*PROBLEM TO SOLVE*. Reproduce word for word the part of the page on *Jesuit Science and the End of Nature's Secrets* that runs from "Mark A. Waddell is" up to and including "University in 2006.".

*PAGE EXTRACT*.
::::
1st Edition

Jesuit Science and the End of Nature's Secrets

By Mark A. Waddell Copyright 2015

    Jesuit Science and the End of Nature’s Secrets explores how several prominent Jesuit naturalists - including Niccolò Cabeo, Athanasius Kircher, and Gaspar Schott - tackled the problem of occult or insensible causation in the seventeenth century. The search for hidden causes lay at the heart of the early modern study of nature, and included phenomena such as the activity of the magnet, the marvelous powers ascribed to certain animals and plants, and the hidden, destructive forces churning in the depths of the Earth. While this was a project embraced by most early modern naturalists, however, the book demonstrates that the Jesuits were uniquely suited to the study of nature’s hidden secrets because of the complex methods of contemplation and meditation enshrined at the core of their spirituality. Divided into six chapters, the work documents how particular Jesuits sought to reveal and expose nature’s myriad secrets through an innovative blending of technology, imagery, and experiment. Moving beyond the conventional Aristotelianism mandated by the Society of Jesus, they set forth a vision of the world that made manifest the works of God as Creator, no matter how deeply hidden those works were. The book thus not only presents a narrative that challenges present-day assumptions about the role played by Catholic religious communities in the formation of modern science, but also captures the exuberance and inventiveness of the early modern study of nature.

    Introduction; Chapter 1 The Crisis of Certainty; Chapter 2 Building a Better Ontology; Chapter 3 The Demise of Occult Qualities; Chapter 4 Spectacle, Uncertainty, and the Fallibility of the Eye; Chapter 5 Probabilism, or the World as it Might Be; Chapter 6 The Culture of Marvels, Exposed; Chapter 101 Conclusion;

    Biography

    Mark A. Waddell is an Assistant Professor at Michigan State University, with a joint appointment in the Lyman Briggs College and the Department of History. He received his PhD in the History of Science, Medicine, and Technology from the Johns Hopkins University in 2006.

    "In this book Waddell has managed to convey the dilemmas facing seventeenth-century religious trying to reconcile emerging science — the legacy of Aristotle — with the mysteries of nature. He is to be commended on the clarity of his language in presenting the development of thought where there was much obfuscation."

    - John N. Crossley, Monash University

    "Through a series of case studies on ontology, demonology, magnetism and the occult, Mark A. Waddell presents a clear and orderd discourse on hidden causes."
::::
*INFORMATION*.
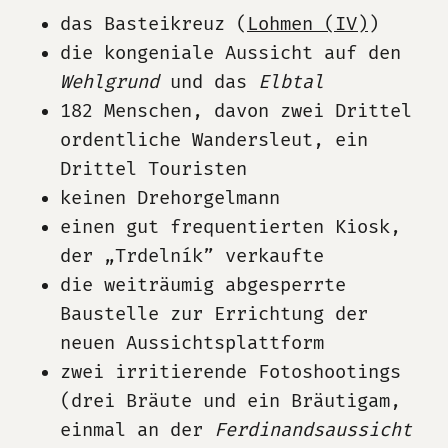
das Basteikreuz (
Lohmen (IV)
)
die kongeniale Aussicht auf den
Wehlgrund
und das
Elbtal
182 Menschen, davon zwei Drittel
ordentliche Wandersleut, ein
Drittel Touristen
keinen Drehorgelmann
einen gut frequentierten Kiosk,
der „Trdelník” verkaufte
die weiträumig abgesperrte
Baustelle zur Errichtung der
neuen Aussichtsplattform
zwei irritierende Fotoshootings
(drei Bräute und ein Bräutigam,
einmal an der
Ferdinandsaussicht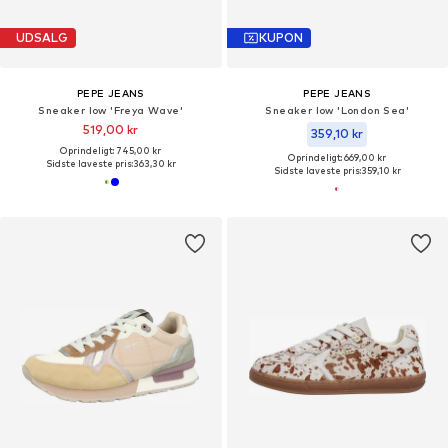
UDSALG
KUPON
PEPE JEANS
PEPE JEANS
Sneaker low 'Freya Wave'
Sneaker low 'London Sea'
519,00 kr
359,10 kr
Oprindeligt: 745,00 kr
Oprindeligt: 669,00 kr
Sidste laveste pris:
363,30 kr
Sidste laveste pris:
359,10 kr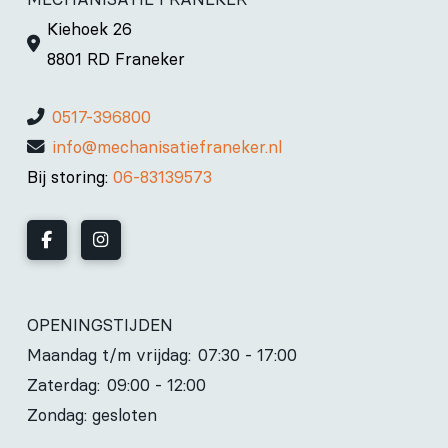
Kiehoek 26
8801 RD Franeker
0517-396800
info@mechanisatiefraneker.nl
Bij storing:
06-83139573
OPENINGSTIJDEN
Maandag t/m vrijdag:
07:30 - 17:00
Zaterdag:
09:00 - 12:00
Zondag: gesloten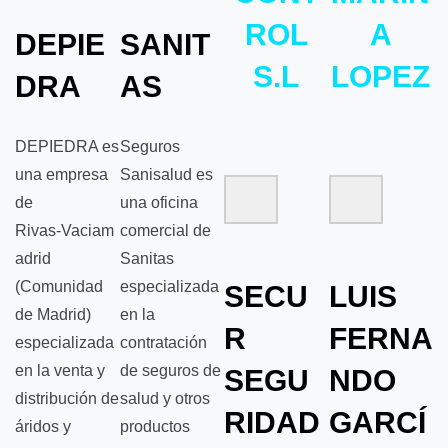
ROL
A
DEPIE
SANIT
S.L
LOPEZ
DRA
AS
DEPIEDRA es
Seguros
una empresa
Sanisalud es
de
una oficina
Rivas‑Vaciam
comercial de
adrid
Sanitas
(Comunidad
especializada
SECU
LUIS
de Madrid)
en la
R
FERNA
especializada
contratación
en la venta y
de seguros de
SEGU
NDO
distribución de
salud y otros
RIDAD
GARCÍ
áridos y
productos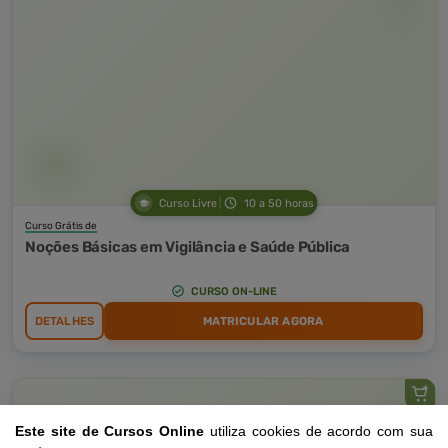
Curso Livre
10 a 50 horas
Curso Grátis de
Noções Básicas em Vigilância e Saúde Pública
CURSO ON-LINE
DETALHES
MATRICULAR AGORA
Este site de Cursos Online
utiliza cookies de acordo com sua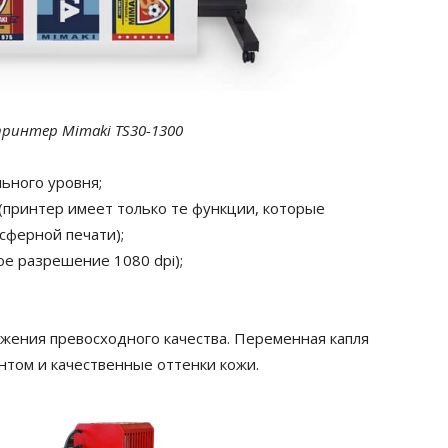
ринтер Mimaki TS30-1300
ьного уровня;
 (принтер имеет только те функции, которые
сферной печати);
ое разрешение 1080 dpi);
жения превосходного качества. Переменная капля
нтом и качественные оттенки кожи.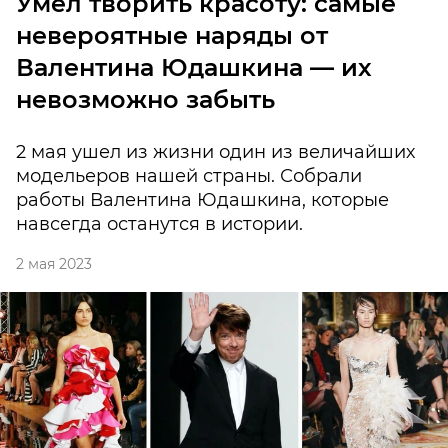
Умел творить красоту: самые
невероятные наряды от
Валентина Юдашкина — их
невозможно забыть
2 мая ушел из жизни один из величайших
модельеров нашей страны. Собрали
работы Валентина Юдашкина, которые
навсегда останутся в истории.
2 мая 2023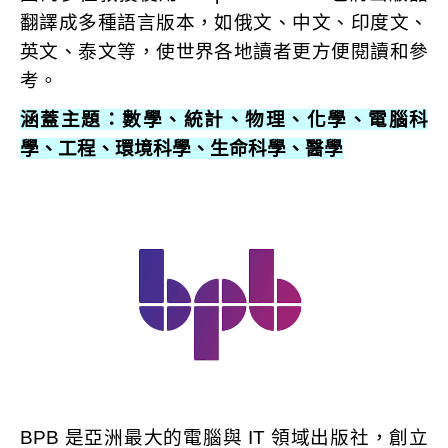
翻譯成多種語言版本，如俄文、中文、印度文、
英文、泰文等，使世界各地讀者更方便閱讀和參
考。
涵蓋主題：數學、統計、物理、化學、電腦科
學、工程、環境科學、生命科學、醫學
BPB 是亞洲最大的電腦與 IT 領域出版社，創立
::::
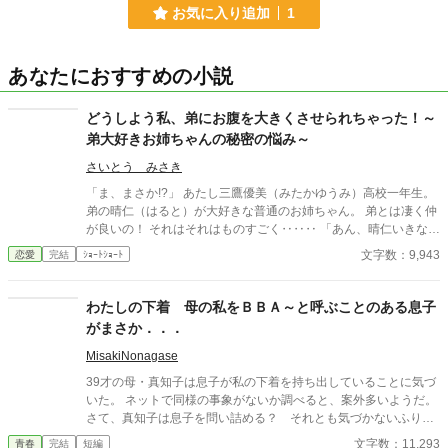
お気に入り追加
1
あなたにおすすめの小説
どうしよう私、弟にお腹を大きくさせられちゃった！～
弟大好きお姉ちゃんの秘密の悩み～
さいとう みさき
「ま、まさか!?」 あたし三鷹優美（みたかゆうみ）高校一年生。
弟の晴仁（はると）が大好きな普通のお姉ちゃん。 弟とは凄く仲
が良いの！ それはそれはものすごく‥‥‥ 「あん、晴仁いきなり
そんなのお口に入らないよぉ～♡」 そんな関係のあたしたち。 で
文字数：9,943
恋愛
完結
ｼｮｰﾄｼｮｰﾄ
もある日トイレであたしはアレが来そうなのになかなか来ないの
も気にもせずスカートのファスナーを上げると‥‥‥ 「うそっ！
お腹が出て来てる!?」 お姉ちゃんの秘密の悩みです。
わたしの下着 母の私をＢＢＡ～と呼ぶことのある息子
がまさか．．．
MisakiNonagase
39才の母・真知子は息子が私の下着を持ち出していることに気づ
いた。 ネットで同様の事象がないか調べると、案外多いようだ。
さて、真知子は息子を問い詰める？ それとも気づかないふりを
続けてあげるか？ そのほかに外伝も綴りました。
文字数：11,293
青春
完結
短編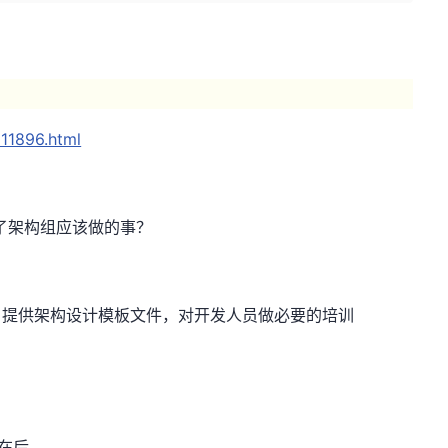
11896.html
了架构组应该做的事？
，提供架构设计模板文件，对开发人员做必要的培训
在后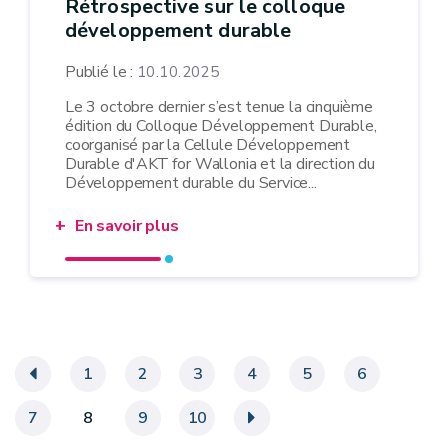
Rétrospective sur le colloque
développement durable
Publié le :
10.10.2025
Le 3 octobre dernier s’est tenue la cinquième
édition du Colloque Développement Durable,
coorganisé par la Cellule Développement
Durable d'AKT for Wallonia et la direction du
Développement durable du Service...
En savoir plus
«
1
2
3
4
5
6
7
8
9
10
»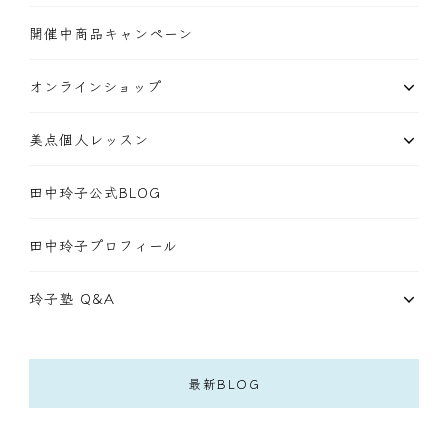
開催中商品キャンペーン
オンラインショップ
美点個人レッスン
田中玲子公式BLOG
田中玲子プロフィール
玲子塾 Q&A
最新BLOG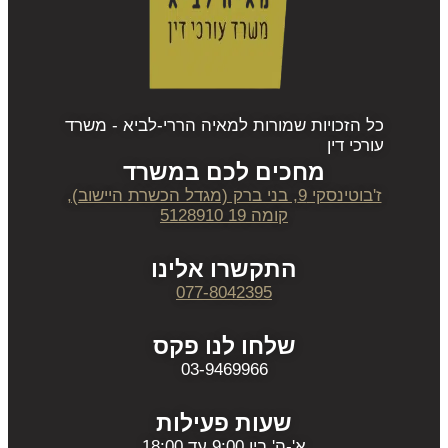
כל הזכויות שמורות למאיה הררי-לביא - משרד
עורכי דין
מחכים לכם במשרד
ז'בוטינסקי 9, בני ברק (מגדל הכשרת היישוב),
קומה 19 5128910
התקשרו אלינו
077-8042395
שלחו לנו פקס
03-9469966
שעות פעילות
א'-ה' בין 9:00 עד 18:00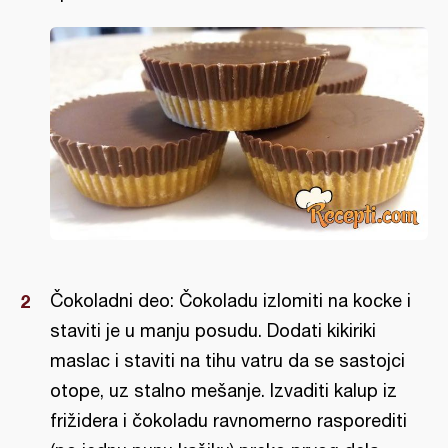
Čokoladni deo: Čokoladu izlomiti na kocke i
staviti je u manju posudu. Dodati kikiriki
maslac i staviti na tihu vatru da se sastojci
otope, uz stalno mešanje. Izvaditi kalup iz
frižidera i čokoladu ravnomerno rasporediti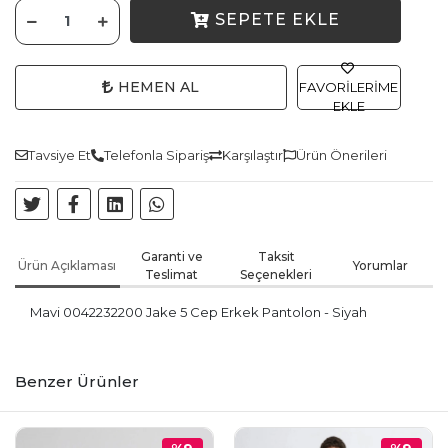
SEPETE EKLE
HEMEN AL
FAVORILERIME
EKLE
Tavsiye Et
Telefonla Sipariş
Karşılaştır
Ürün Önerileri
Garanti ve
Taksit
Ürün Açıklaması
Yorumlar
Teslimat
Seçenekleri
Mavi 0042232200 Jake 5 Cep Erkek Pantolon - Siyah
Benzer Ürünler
::::
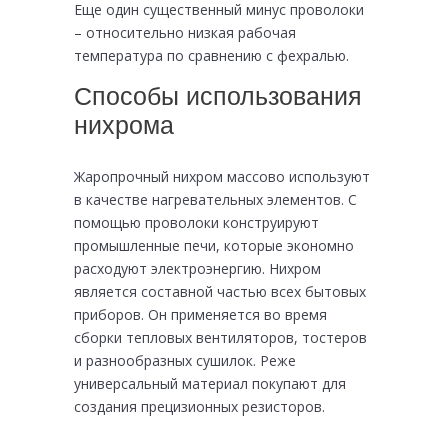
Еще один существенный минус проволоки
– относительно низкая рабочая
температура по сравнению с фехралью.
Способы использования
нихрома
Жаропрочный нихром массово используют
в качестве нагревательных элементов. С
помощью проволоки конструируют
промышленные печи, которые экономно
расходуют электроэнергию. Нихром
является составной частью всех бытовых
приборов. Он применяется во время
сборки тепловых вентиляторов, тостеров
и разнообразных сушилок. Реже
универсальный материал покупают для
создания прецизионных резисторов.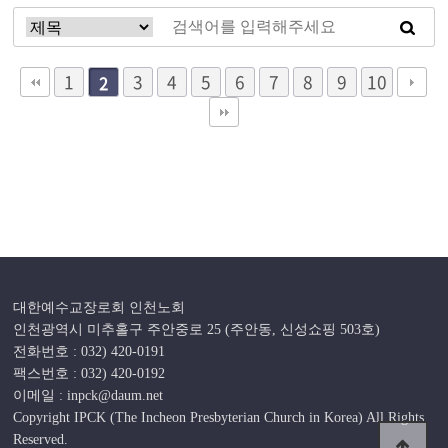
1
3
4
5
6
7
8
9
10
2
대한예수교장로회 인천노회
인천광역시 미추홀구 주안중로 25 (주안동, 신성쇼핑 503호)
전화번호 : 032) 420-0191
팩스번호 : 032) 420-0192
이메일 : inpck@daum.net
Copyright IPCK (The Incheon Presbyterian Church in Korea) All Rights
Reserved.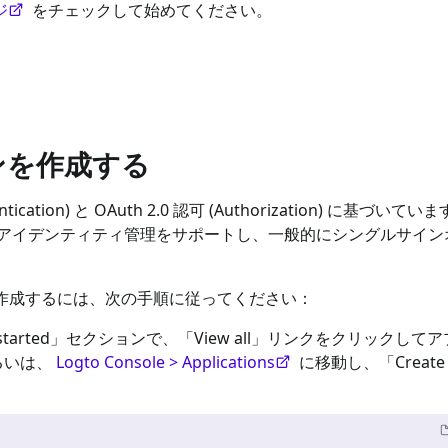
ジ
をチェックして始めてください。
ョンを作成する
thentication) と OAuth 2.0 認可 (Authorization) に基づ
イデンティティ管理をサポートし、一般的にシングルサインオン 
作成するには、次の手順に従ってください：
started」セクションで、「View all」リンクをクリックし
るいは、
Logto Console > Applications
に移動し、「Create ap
::::
*REPLY*.
Mark A. Waddell is an Assistant Professor at Michigan State University, with a joint appointment in the Lyman Briggs College and the Department of History. He received his PhD in the History of Science, Medicine, and Technology from the Johns Hopkins University in 2006.